-- PROVIDED RECORDS follows --

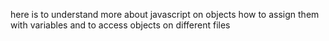 here is to understand more about javascript on objects how to assign them with variables and to access objects on different files
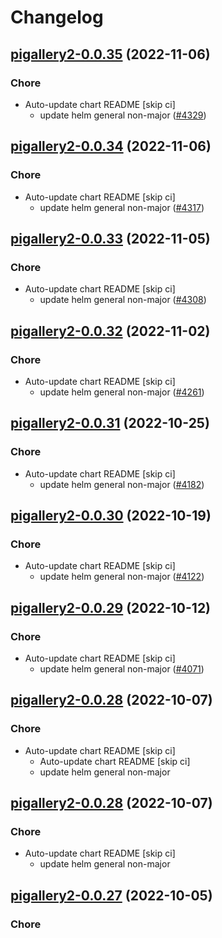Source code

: # Changelog



## [pigallery2-0.0.35](https://github.com/truecharts/charts/compare/pigallery2-0.0.34...pigallery2-0.0.35) (2022-11-06)

### Chore

- Auto-update chart README [skip ci]
  - update helm general non-major ([#4329](https://github.com/truecharts/charts/issues/4329))




## [pigallery2-0.0.34](https://github.com/truecharts/charts/compare/pigallery2-0.0.33...pigallery2-0.0.34) (2022-11-06)

### Chore

- Auto-update chart README [skip ci]
  - update helm general non-major ([#4317](https://github.com/truecharts/charts/issues/4317))




## [pigallery2-0.0.33](https://github.com/truecharts/charts/compare/pigallery2-0.0.32...pigallery2-0.0.33) (2022-11-05)

### Chore

- Auto-update chart README [skip ci]
  - update helm general non-major ([#4308](https://github.com/truecharts/charts/issues/4308))




## [pigallery2-0.0.32](https://github.com/truecharts/charts/compare/pigallery2-0.0.31...pigallery2-0.0.32) (2022-11-02)

### Chore

- Auto-update chart README [skip ci]
  - update helm general non-major ([#4261](https://github.com/truecharts/charts/issues/4261))




## [pigallery2-0.0.31](https://github.com/truecharts/charts/compare/pigallery2-0.0.30...pigallery2-0.0.31) (2022-10-25)

### Chore

- Auto-update chart README [skip ci]
  - update helm general non-major ([#4182](https://github.com/truecharts/charts/issues/4182))




## [pigallery2-0.0.30](https://github.com/truecharts/charts/compare/pigallery2-0.0.29...pigallery2-0.0.30) (2022-10-19)

### Chore

- Auto-update chart README [skip ci]
  - update helm general non-major ([#4122](https://github.com/truecharts/charts/issues/4122))




## [pigallery2-0.0.29](https://github.com/truecharts/charts/compare/pigallery2-0.0.28...pigallery2-0.0.29) (2022-10-12)

### Chore

- Auto-update chart README [skip ci]
  - update helm general non-major ([#4071](https://github.com/truecharts/charts/issues/4071))




## [pigallery2-0.0.28](https://github.com/truecharts/charts/compare/pigallery2-0.0.27...pigallery2-0.0.28) (2022-10-07)

### Chore

- Auto-update chart README [skip ci]
  - Auto-update chart README [skip ci]
  - update helm general non-major




## [pigallery2-0.0.28](https://github.com/truecharts/charts/compare/pigallery2-0.0.27...pigallery2-0.0.28) (2022-10-07)

### Chore

- Auto-update chart README [skip ci]
  - update helm general non-major




## [pigallery2-0.0.27](https://github.com/truecharts/charts/compare/pigallery2-0.0.26...pigallery2-0.0.27) (2022-10-05)

### Chore

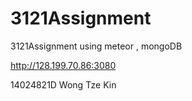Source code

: # 3121Assignment

3121Assignment
using meteor , mongoDB

http://128.199.70.86:3080

14024821D 
Wong Tze Kin
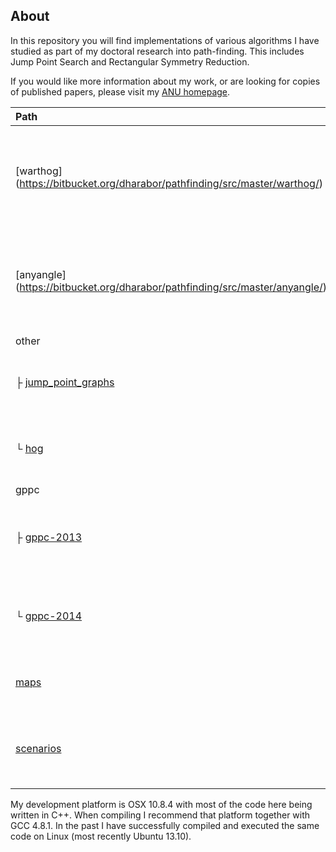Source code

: ## About ##

In this repository you will find implementations of various algorithms I have studied as part of my doctoral research into path-finding. This includes Jump Point Search and Rectangular Symmetry Reduction.

If you would like more information about my work, or are looking for copies of published papers, please visit my [ANU homepage](http://users.rsise.anu.edu.au/~dharabor).

| Path | Description |
| :--- | :---------- |
| [warthog] (https://bitbucket.org/dharabor/pathfinding/src/master/warthog/) | Fast implementations of various pathfinding algorithms including Jump Point Search and JPS+. |
| [anyangle] (https://bitbucket.org/dharabor/pathfinding/src/master/anyangle/) | Fast implementations of Anya and Polyanya, two techniques for optimal any-angle pathfinding |
| other | |
| ├ [jump_point_graphs](https://bitbucket.org/dharabor/pathfinding/src/master/other/jump_point_graphs/) | A graph-specific reinterpretation of Jump Point Search.  |
| └ [hog](https://bitbucket.org/dharabor/pathfinding/src/master/other/hog/) | A highly modified implementation of Hierarchical Open Graph v1. |
| gppc
| ├ [gppc-2013](https://bitbucket.org/dharabor/pathfinding/src/master/gppc/gppc-2013/) | Codes and instances from the 2013 Grid-based Path Planning Competition.
| └ [gppc-2014](https://bitbucket.org/dharabor/pathfinding/src/master/gppc/gppc-2013/) | Codes and instances from the 2014 Grid-based Path Planning Competition.
| [maps](https://bitbucket.org/dharabor/pathfinding/src/master/maps/)| Benchmark gridmaps that I often use in experiments. |
| [scenarios](https://bitbucket.org/dharabor/pathfinding/src/master/scenarios/) | Benchmark instances (point-to-point problems) that I use in experiments. |


My development platform is OSX 10.8.4 with most of the code here being written in C++. When compiling I recommend that platform together with GCC 4.8.1. In the past I have successfully compiled and executed the same code on Linux (most recently Ubuntu 13.10). 
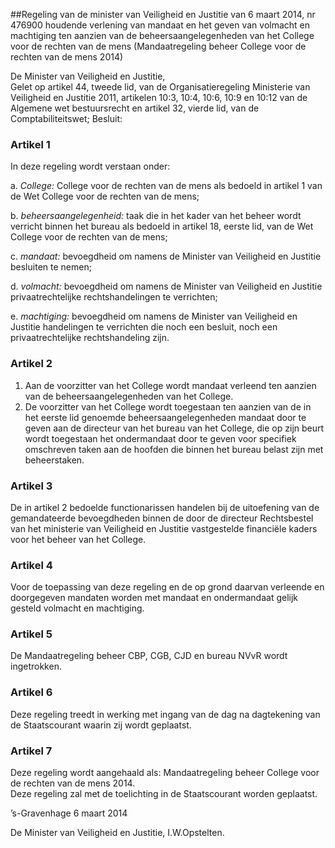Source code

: <meta http-equiv='Content-Type' content='text/html; charset=utf-8' />

##Regeling van de minister van Veiligheid en Justitie van 6 maart 2014, nr 476900 houdende verlening van mandaat en het geven van volmacht en machtiging ten aanzien van de beheersaangelegenheden van het College voor de rechten van de mens (Mandaatregeling beheer College voor de rechten van de mens 2014)

De Minister van Veiligheid en Justitie,  
Gelet op artikel 44, tweede lid, van de Organisatieregeling Ministerie van Veiligheid en Justitie 2011, artikelen 10:3, 10:4, 10:6, 10:9 en 10:12 van de Algemene wet bestuursrecht en artikel 32, vierde lid, van de Comptabiliteitswet;
Besluit:    

### Artikel  1  

In deze regeling wordt verstaan onder: 

a. *College:* College voor de rechten van de mens als bedoeld in artikel 1 van de Wet College voor de rechten van de mens;  

b. *beheersaangelegenheid:* taak die in het kader van het beheer wordt verricht binnen het bureau als bedoeld in artikel 18, eerste lid, van de Wet College voor de rechten van de mens;  

c. *mandaat:* bevoegdheid om namens de Minister van Veiligheid en Justitie besluiten te nemen;  

d. *volmacht:* bevoegdheid om namens de Minister van Veiligheid en Justitie privaatrechtelijke rechtshandelingen te verrichten;  

e. *machtiging:* bevoegdheid om namens de Minister van Veiligheid en Justitie handelingen te verrichten die noch een besluit, noch een privaatrechtelijke rechtshandeling zijn.    

### Artikel  2  

1.  Aan de voorzitter van het College wordt mandaat verleend ten aanzien van de beheersaangelegenheden van het College.   
2.  De voorzitter van het College wordt toegestaan ten aanzien van de in het eerste lid genoemde beheersaangelegenheden mandaat door te geven aan de directeur van het bureau van het College, die op zijn beurt wordt toegestaan het ondermandaat door te geven voor specifiek omschreven taken aan de hoofden die binnen het bureau belast zijn met beheerstaken.   

### Artikel  3  

De in artikel 2 bedoelde functionarissen handelen bij de uitoefening van de gemandateerde bevoegdheden binnen de door de directeur Rechtsbestel van het ministerie van Veiligheid en Justitie vastgestelde financiële kaders voor het beheer van het College.  

### Artikel  4  

Voor de toepassing van deze regeling en de op grond daarvan verleende en doorgegeven mandaten worden met mandaat en ondermandaat gelijk gesteld volmacht en machtiging.  

### Artikel  5  

De Mandaatregeling beheer CBP, CGB, CJD en bureau NVvR wordt ingetrokken.  

### Artikel  6  

Deze regeling treedt in werking met ingang van de dag na dagtekening van de Staatscourant waarin zij wordt geplaatst.  

### Artikel  7  

Deze regeling wordt aangehaald als: Mandaatregeling beheer College voor de rechten van de mens 2014.  
Deze regeling zal met de toelichting in de Staatscourant worden geplaatst.   

’s-Gravenhage 
6 maart 2014   

De 
Minister van Veiligheid en Justitie,
I.W.Opstelten.   

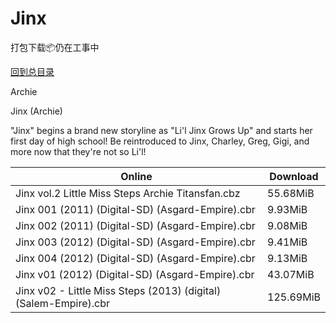# Jinx

打包下载📦仍在工事中

[回到总目录](/Catalogs.md)

Archie

Jinx (Archie)

"Jinx" begins a brand new storyline as "Li'l Jinx Grows Up" and starts her first day of high school! Be reintroduced to Jinx, Charley, Greg, Gigi, and more now that they're not so Li'l!





Online | Download
--- | ---
Jinx vol.2 Little Miss Steps Archie Titansfan.cbz | 55.68MiB
Jinx 001 (2011) (Digital-SD) (Asgard-Empire).cbr | 9.93MiB
Jinx 002 (2011) (Digital-SD) (Asgard-Empire).cbr | 9.08MiB
Jinx 003 (2012) (Digital-SD) (Asgard-Empire).cbr | 9.41MiB
Jinx 004 (2012) (Digital-SD) (Asgard-Empire).cbr | 9.13MiB
Jinx v01 (2012) (Digital-SD) (Asgard-Empire).cbr | 43.07MiB
Jinx v02 - Little Miss Steps (2013) (digital) (Salem-Empire).cbr | 125.69MiB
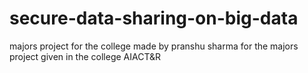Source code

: # secure-data-sharing-on-big-data
majors project for the college
made by pranshu sharma 
for the majors project given in the college AIACT&R
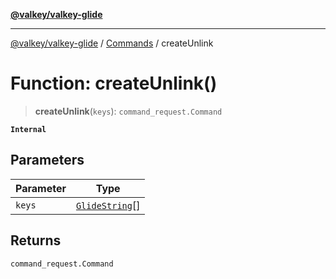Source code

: [**@valkey/valkey-glide**](../../README.md)

***

[@valkey/valkey-glide](../../modules.md) / [Commands](../README.md) / createUnlink

# Function: createUnlink()

> **createUnlink**(`keys`): `command_request.Command`

**`Internal`**

## Parameters

| Parameter | Type |
| ------ | ------ |
| `keys` | [`GlideString`](../../BaseClient/type-aliases/GlideString.md)[] |

## Returns

`command_request.Command`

-- PROVIDED RECORDS concluded --

### TASK ITEM
Pick out each line of the data above that contains the string "keys", and reproduce those lines in full.

### RESULT OF THIS TASK
> **createUnlink**(`keys`): `command_request.Command`
| `keys` | [`GlideString`](../../BaseClient/type-aliases/GlideString.md)[] |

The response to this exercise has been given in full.